### CONSIGNE:
Réécrivez toutes les entrées ci-dessous en remplaçant « label » par « category » sans rien modifier d'autre, et ne reprenez pas les images dans votre réponse.

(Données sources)

□ □ □ □ □

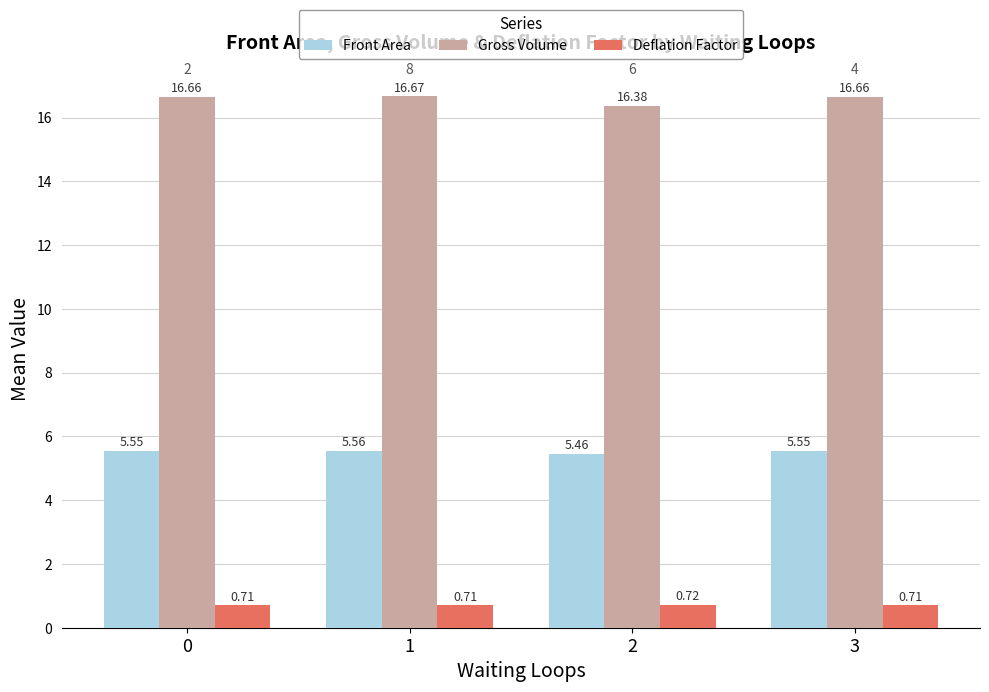

At which label does Gross Volume reach its minimum?

2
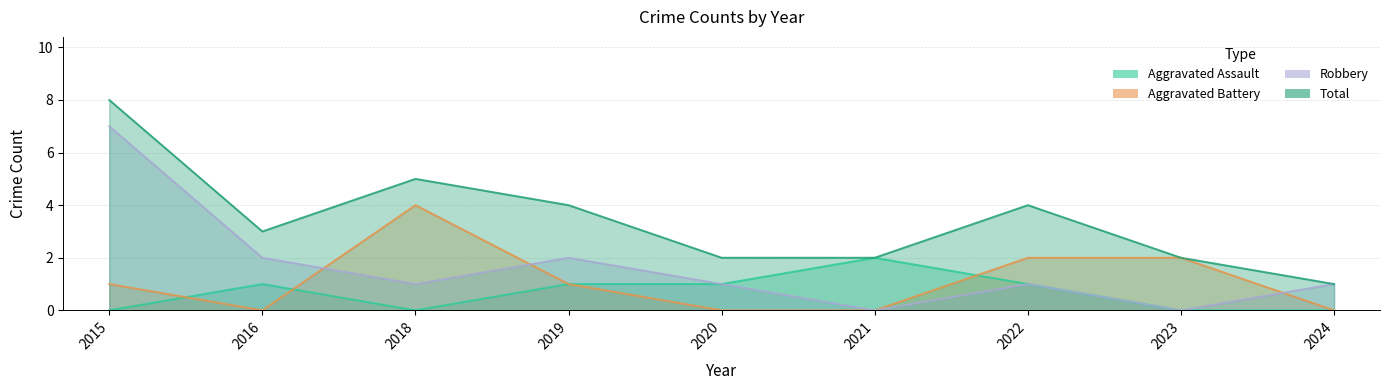

True or false: Robbery and Aggravated Assault cross at least once.

False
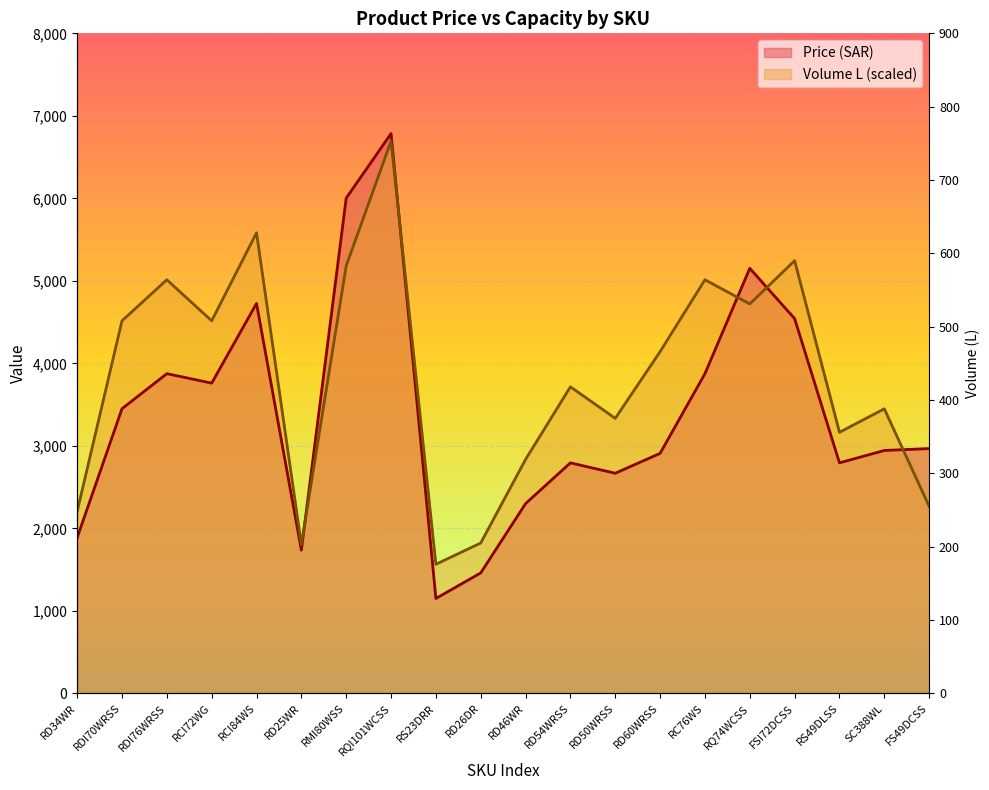

At which label does Price (SAR) first exceed 2967?

RDI70WRSS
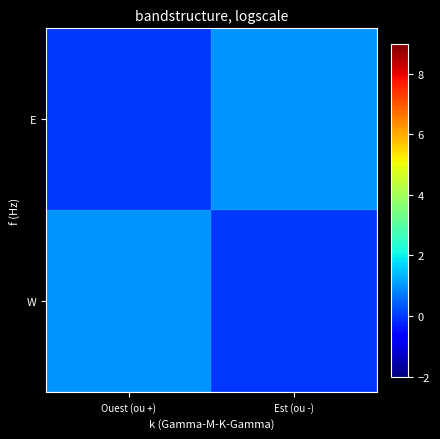

Between Ouest (ou +) and Est (ou -), which series saw the biggest shift?

W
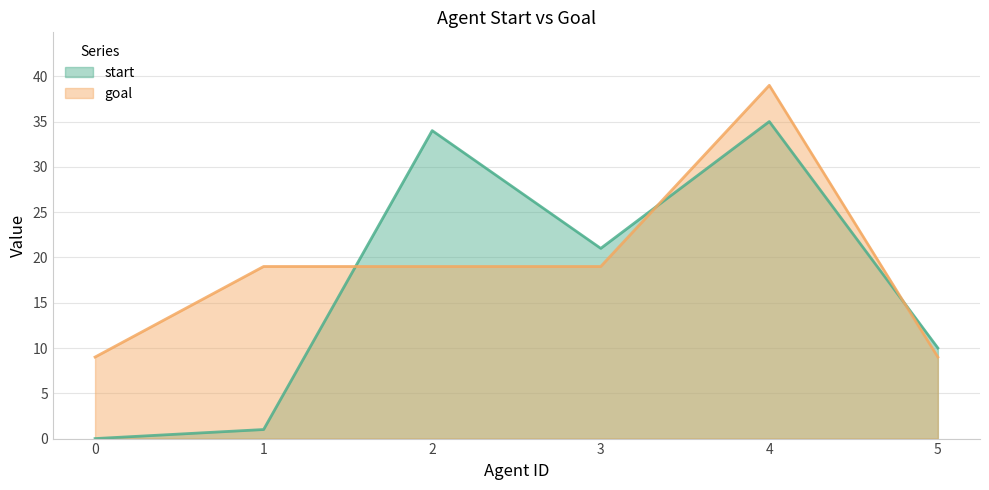

What are all the series names shown in the legend?

start, goal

□ □ □ □ □

### CORRIGÉ:
At which category does Gross Volume reach its minimum?

2

True or false: Robbery and Aggravated Assault cross at least once.

False

At which category does Price (SAR) first exceed 2967?

RDI70WRSS

Between Ouest (ou +) and Est (ou -), which series saw the biggest shift?

W

What are all the series names shown in the legend?

start, goal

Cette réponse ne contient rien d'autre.